» What you will do
Copy out each line of the data below in which "journalism" appears.

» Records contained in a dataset
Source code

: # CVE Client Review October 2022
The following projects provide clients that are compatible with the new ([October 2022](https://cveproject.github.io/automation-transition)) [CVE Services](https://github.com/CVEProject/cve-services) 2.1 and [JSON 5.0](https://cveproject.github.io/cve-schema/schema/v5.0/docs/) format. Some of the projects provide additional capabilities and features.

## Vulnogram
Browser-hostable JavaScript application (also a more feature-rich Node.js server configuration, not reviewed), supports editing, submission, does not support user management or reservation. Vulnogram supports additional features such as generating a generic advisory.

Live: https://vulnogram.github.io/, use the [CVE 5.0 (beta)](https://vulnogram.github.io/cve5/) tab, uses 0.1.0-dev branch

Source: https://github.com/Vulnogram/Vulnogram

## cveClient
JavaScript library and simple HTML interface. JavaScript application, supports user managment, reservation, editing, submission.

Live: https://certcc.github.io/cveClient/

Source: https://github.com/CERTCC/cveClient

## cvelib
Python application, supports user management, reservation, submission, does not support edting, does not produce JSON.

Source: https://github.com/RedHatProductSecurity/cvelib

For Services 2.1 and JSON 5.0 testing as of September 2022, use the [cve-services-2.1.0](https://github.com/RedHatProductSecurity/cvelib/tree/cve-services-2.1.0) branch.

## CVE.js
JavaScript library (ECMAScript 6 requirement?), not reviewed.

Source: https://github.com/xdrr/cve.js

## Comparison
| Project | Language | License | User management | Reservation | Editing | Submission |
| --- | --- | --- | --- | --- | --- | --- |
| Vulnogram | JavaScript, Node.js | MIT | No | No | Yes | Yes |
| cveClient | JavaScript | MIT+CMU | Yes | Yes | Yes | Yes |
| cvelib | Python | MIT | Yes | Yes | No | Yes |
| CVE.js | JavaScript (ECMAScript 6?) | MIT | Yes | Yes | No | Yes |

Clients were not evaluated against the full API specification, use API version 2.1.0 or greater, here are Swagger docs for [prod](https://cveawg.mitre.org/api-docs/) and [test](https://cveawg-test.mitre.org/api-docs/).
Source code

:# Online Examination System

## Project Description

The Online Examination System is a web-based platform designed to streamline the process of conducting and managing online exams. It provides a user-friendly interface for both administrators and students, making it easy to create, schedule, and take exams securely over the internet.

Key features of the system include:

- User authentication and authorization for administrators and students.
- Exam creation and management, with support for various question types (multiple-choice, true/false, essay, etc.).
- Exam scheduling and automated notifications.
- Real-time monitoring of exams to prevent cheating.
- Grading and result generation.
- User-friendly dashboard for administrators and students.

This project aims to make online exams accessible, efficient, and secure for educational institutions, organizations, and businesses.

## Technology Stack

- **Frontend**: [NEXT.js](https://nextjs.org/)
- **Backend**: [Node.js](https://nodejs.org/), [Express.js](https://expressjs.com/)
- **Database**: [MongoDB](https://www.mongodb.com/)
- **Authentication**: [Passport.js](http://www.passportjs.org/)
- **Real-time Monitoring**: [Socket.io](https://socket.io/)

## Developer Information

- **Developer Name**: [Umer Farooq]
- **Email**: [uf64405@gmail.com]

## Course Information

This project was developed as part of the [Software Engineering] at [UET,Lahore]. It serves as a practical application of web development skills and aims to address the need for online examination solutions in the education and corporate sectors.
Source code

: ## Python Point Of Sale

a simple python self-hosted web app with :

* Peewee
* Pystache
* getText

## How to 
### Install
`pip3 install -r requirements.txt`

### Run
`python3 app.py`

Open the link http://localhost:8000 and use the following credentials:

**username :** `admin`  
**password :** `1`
...
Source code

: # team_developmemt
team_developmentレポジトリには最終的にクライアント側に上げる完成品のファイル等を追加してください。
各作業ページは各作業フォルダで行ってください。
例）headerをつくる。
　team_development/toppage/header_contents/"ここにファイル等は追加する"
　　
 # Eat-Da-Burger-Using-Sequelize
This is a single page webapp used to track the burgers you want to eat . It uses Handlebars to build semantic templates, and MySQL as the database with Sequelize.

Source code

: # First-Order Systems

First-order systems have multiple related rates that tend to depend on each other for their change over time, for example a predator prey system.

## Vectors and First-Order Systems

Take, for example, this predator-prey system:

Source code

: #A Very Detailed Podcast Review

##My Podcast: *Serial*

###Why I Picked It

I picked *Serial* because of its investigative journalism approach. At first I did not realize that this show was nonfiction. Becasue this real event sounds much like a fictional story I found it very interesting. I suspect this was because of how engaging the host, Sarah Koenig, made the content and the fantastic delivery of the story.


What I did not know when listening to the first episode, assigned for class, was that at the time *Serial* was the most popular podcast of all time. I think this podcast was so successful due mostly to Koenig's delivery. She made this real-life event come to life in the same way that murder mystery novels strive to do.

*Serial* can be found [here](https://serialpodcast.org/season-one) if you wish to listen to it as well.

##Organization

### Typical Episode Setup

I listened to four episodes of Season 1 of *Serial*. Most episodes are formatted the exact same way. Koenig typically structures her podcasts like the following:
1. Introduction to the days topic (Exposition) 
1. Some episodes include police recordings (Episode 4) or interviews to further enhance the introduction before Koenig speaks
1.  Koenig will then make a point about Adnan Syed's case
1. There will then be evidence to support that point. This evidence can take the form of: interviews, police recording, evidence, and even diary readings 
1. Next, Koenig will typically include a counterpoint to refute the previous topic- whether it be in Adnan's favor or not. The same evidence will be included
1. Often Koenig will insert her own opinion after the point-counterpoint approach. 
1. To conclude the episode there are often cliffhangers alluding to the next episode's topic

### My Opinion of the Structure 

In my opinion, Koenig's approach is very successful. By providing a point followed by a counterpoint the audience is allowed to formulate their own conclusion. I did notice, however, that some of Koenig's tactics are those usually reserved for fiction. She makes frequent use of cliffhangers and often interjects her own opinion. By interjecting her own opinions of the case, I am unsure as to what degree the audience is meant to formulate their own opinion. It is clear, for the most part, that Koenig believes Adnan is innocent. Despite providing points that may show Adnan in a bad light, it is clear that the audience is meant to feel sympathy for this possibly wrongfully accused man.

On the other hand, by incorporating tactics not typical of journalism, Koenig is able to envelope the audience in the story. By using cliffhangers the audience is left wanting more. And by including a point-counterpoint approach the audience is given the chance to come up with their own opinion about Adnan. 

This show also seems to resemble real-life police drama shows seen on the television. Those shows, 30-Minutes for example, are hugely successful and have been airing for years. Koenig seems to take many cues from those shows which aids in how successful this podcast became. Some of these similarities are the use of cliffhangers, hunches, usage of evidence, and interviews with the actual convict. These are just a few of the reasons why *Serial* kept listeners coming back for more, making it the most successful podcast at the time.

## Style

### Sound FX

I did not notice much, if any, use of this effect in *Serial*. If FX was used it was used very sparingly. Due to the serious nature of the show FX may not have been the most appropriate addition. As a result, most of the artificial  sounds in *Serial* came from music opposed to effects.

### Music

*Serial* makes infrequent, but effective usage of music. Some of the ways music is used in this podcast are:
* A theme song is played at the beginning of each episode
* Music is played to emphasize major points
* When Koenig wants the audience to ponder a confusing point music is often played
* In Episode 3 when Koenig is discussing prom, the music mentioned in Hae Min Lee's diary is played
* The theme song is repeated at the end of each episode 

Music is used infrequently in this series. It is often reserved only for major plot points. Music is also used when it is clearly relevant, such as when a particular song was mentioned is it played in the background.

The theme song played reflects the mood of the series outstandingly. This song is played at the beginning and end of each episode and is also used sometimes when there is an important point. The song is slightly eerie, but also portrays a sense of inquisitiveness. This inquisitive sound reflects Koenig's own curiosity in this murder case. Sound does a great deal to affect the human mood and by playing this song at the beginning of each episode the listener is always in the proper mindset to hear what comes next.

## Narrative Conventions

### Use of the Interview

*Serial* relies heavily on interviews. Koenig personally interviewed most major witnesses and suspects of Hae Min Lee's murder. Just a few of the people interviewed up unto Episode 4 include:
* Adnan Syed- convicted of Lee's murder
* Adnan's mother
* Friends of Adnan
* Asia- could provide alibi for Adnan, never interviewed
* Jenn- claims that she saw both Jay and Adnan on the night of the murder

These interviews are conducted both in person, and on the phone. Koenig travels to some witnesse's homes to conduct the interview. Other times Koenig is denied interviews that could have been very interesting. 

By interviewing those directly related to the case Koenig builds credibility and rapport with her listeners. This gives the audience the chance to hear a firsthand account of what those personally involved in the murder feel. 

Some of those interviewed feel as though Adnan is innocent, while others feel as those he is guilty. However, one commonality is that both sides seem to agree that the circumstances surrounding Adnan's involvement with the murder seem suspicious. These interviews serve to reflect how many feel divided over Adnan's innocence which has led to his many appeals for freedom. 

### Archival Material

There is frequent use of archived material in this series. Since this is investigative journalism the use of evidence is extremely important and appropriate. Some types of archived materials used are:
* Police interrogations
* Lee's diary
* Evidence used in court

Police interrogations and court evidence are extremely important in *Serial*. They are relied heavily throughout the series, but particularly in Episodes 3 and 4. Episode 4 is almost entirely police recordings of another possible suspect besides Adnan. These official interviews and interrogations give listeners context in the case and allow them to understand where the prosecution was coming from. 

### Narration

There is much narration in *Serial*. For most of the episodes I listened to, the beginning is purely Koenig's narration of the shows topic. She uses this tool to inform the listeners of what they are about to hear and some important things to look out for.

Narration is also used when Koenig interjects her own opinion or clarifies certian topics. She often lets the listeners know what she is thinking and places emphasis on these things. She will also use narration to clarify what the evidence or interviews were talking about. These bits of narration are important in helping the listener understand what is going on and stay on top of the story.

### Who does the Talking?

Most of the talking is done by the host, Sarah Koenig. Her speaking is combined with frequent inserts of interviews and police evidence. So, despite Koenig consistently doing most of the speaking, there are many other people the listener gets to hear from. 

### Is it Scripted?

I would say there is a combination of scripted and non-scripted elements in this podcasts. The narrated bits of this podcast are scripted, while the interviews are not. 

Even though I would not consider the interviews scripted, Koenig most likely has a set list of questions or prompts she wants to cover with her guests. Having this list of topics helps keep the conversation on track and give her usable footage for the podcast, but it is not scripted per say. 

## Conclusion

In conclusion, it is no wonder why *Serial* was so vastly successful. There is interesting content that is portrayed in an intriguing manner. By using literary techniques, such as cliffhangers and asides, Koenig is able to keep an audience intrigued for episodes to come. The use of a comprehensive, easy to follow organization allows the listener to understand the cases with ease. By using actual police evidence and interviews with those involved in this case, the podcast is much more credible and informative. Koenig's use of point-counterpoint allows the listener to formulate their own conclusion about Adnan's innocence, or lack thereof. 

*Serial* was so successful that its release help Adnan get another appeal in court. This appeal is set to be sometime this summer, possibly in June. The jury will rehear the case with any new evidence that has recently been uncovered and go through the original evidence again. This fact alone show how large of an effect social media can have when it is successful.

» Answer section
I picked *Serial* because of its investigative journalism approach. At first I did not realize that this show was nonfiction. Becasue this real event sounds much like a fictional story I found it very interesting. I suspect this was because of how engaging the host, Sarah Koenig, made the content and the fantastic delivery of the story.
On the other hand, by incorporating tactics not typical of journalism, Koenig is able to envelope the audience in the story. By using cliffhangers the audience is left wanting more. And by including a point-counterpoint approach the audience is given the chance to come up with their own opinion about Adnan. 
There is frequent use of archived material in this series. Since this is investigative journalism the use of evidence is extremely important and appropriate. Some types of archived materials used are:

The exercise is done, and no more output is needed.